5 Secrets and Facts About Big Thunder Mountain Railroad at Magic Kingdom

Big Thunder Mountain is an iconic attraction filled with hidden details, an intricate backstory, and several Hidden Mickey’s. Today we’re sharing five fun facts about the attraction!

1. Backstory

There is a legend about Big Thunder Mountain. The story begins in the little town of Rainbow Ridge in the 1800s, the time of the gold rush. When gold was discovered, miners constructed a rail system to transport the gold. Unbeknownst to the settlers, the mountain was cursed by the spirit of Big Thunder. The spirits caused earthquakes and floods, destroying the mines and causing residents to flee. (When you pass the flooded town on Big Thunder, this is why!)

The town became deserted, until years later, when explorers found trains speeding through the mines, with no passengers inside. Now the railroad is opened for thrill seekers who are willing to ride these possessed carts….At their own risk.

Tumbleweed Town Thunder Mountain

Courtesy of LivingDisney.co

2. Queue

There are tons of hidden details in the queue! As you first walk up to the ride entrance, look for the height measurer outside the queue. It’s an old railroad tie!

Railroad Tie Big Thunder Mountain

The lines for Thunder Mountain can be long, but with all the hidden details you’ll never be bored. Be sure to read the signs as you pass by. This sign is talks about the Company Store – but, look at the very bottom. It’s written by Costas A. Lott, which sounds a lot like “cost us a lot”. This is a little joke by the Imagineers referring to the cost of the project!
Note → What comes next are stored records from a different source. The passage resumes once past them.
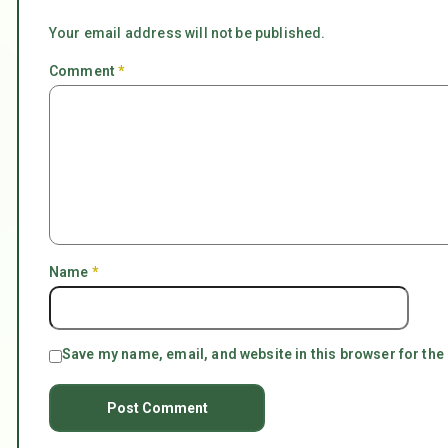
Your email address will not be published.
Comment
*
Name
*
Save my name, email, and website in this browser for the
Sign in Thunder Mountain queue

Courtesy of EasyWDW

Another one of our favorite signs advertises Pecos Bill, the nearby quick-service restaurant. It says “belly up to the world famous “mile long” bar. “What does this mean? There used to be a bar style restaurant at Magic Kingdom that had mirrors on both sides to make it appear a mile long!

Mile Long Bar sign

3. Trains

Each of the trains has a different name on the front of it. As you’re waiting for your ride, take a look! You’ll get one of the six names: U.B. Bold, U.R. Daring, U.R. Courageous, I.M. Brave, I.B. Hearty and I.M. Fearless. 

U.R. Courageous Train Disney

Courtesy of Mouse Steps

4.  Hidden Mickeys

There are two Hidden Mickey’s in the attraction. Right after you go under the dinosaur skeleton, look to your side. You’ll see a Hidden Mickey made of gears on the side!

Thunder Mountain Hidden Mickey

Courtesy of Loren Favier, Flickr

The other Hidden Mickey is at the exit of the attraction. And, it’s actually not a Mickey. It’s Tinkerbell! Look to your left as you’re walking out and you’ll see her silhouette in the rocks. In this picture, it’s towards the bottom and looks like a crack in the rock that forms an H shape. The right side is her wings, and the left side is her body!

Thunder Mountain Hidden Tinkerbell

5. Construction

Big Thunder Mountain isn’t actually made of rock, despite the appearances. It was created with 6500 tons of steel, 90,000 gallons of water, 4,675 tons of mud to coat the structure, and 4,000 gallons of paint! Disney actually has specialists in their Imagineering department who are trained in making structures at the parks look realistic. These specialists work on attractions like Radiator Springs Racers in California Adventure, Thunder Mountain at Magic Kingdom, and even to make the elephant tusk marks on the safari at Animal Kingdom!